■ Directive
Each record needs to be echoed exactly; can you do that?

■ Records supplied

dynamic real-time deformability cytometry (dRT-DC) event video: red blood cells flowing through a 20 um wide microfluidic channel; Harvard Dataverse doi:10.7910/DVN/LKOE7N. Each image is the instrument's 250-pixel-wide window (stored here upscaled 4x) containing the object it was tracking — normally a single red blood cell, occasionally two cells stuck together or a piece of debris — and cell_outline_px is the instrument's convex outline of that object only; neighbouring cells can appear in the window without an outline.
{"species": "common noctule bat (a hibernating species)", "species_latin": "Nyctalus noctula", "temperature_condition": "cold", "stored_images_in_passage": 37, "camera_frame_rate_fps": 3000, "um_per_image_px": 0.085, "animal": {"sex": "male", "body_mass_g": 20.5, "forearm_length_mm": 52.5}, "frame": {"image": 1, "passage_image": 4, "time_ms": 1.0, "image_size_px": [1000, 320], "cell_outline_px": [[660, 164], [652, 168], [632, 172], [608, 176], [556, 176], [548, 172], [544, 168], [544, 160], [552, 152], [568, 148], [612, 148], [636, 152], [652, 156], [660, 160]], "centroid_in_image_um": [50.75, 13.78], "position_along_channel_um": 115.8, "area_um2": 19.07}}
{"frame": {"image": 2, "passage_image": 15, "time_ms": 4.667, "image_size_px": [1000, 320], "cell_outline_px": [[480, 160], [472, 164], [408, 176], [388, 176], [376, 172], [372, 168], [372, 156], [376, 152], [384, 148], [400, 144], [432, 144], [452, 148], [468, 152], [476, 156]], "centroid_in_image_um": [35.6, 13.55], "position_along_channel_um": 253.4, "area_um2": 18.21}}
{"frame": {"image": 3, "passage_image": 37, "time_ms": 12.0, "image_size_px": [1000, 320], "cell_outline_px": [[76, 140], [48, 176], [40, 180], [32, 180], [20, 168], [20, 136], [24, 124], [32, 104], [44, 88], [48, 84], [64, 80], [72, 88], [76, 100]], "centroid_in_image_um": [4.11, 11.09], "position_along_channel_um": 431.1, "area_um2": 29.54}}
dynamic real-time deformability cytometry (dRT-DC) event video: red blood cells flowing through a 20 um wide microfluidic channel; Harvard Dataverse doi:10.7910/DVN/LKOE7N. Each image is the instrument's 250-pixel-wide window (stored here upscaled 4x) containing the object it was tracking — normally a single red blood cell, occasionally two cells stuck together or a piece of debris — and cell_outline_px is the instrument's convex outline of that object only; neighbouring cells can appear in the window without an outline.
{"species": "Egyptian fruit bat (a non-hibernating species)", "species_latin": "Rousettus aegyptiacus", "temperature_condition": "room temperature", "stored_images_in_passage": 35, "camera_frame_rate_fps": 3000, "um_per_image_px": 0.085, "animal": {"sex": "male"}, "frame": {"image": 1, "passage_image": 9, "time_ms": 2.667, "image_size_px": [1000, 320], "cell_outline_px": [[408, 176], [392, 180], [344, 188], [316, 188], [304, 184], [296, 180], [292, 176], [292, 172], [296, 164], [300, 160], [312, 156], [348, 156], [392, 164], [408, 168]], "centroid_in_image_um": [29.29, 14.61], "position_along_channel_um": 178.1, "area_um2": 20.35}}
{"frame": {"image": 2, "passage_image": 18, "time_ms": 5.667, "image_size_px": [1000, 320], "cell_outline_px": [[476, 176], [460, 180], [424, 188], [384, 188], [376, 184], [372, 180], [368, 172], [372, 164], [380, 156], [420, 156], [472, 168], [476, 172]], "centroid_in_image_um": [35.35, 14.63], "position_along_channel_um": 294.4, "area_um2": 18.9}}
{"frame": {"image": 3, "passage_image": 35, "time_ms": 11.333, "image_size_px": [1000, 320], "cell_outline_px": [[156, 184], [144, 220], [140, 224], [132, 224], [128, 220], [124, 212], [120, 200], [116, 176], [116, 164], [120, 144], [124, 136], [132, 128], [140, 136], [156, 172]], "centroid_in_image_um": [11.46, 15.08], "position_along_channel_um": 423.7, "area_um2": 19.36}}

■ Task output
dynamic real-time deformability cytometry (dRT-DC) event video: red blood cells flowing through a 20 um wide microfluidic channel; Harvard Dataverse doi:10.7910/DVN/LKOE7N. Each image is the instrument's 250-pixel-wide window (stored here upscaled 4x) containing the object it was tracking — normally a single red blood cell, occasionally two cells stuck together or a piece of debris — and cell_outline_px is the instrument's convex outline of that object only; neighbouring cells can appear in the window without an outline.
{"species": "common noctule bat (a hibernating species)", "species_latin": "Nyctalus noctula", "temperature_condition": "cold", "stored_images_in_passage": 37, "camera_frame_rate_fps": 3000, "um_per_image_px": 0.085, "animal": {"sex": "male", "body_mass_g": 20.5, "forearm_length_mm": 52.5}, "frame": {"image": 1, "passage_image": 4, "time_ms": 1.0, "image_size_px": [1000, 320], "cell_outline_px": [[660, 164], [652, 168], [632, 172], [608, 176], [556, 176], [548, 172], [544, 168], [544, 160], [552, 152], [568, 148], [612, 148], [636, 152], [652, 156], [660, 160]], "centroid_in_image_um": [50.75, 13.78], "position_along_channel_um": 115.8, "area_um2": 19.07}}
{"frame": {"image": 2, "passage_image": 15, "time_ms": 4.667, "image_size_px": [1000, 320], "cell_outline_px": [[480, 160], [472, 164], [408, 176], [388, 176], [376, 172], [372, 168], [372, 156], [376, 152], [384, 148], [400, 144], [432, 144], [452, 148], [468, 152], [476, 156]], "centroid_in_image_um": [35.6, 13.55], "position_along_channel_um": 253.4, "area_um2": 18.21}}
{"frame": {"image": 3, "passage_image": 37, "time_ms": 12.0, "image_size_px": [1000, 320], "cell_outline_px": [[76, 140], [48, 176], [40, 180], [32, 180], [20, 168], [20, 136], [24, 124], [32, 104], [44, 88], [48, 84], [64, 80], [72, 88], [76, 100]], "centroid_in_image_um": [4.11, 11.09], "position_along_channel_um": 431.1, "area_um2": 29.54}}
dynamic real-time deformability cytometry (dRT-DC) event video: red blood cells flowing through a 20 um wide microfluidic channel; Harvard Dataverse doi:10.7910/DVN/LKOE7N. Each image is the instrument's 250-pixel-wide window (stored here upscaled 4x) containing the object it was tracking — normally a single red blood cell, occasionally two cells stuck together or a piece of debris — and cell_outline_px is the instrument's convex outline of that object only; neighbouring cells can appear in the window without an outline.
{"species": "Egyptian fruit bat (a non-hibernating species)", "species_latin": "Rousettus aegyptiacus", "temperature_condition": "room temperature", "stored_images_in_passage": 35, "camera_frame_rate_fps": 3000, "um_per_image_px": 0.085, "animal": {"sex": "male"}, "frame": {"image": 1, "passage_image": 9, "time_ms": 2.667, "image_size_px": [1000, 320], "cell_outline_px": [[408, 176], [392, 180], [344, 188], [316, 188], [304, 184], [296, 180], [292, 176], [292, 172], [296, 164], [300, 160], [312, 156], [348, 156], [392, 164], [408, 168]], "centroid_in_image_um": [29.29, 14.61], "position_along_channel_um": 178.1, "area_um2": 20.35}}
{"frame": {"image": 2, "passage_image": 18, "time_ms": 5.667, "image_size_px": [1000, 320], "cell_outline_px": [[476, 176], [460, 180], [424, 188], [384, 188], [376, 184], [372, 180], [368, 172], [372, 164], [380, 156], [420, 156], [472, 168], [476, 172]], "centroid_in_image_um": [35.35, 14.63], "position_along_channel_um": 294.4, "area_um2": 18.9}}
{"frame": {"image": 3, "passage_image": 35, "time_ms": 11.333, "image_size_px": [1000, 320], "cell_outline_px": [[156, 184], [144, 220], [140, 224], [132, 224], [128, 220], [124, 212], [120, 200], [116, 176], [116, 164], [120, 144], [124, 136], [132, 128], [140, 136], [156, 172]], "centroid_in_image_um": [11.46, 15.08], "position_along_channel_um": 423.7, "area_um2": 19.36}}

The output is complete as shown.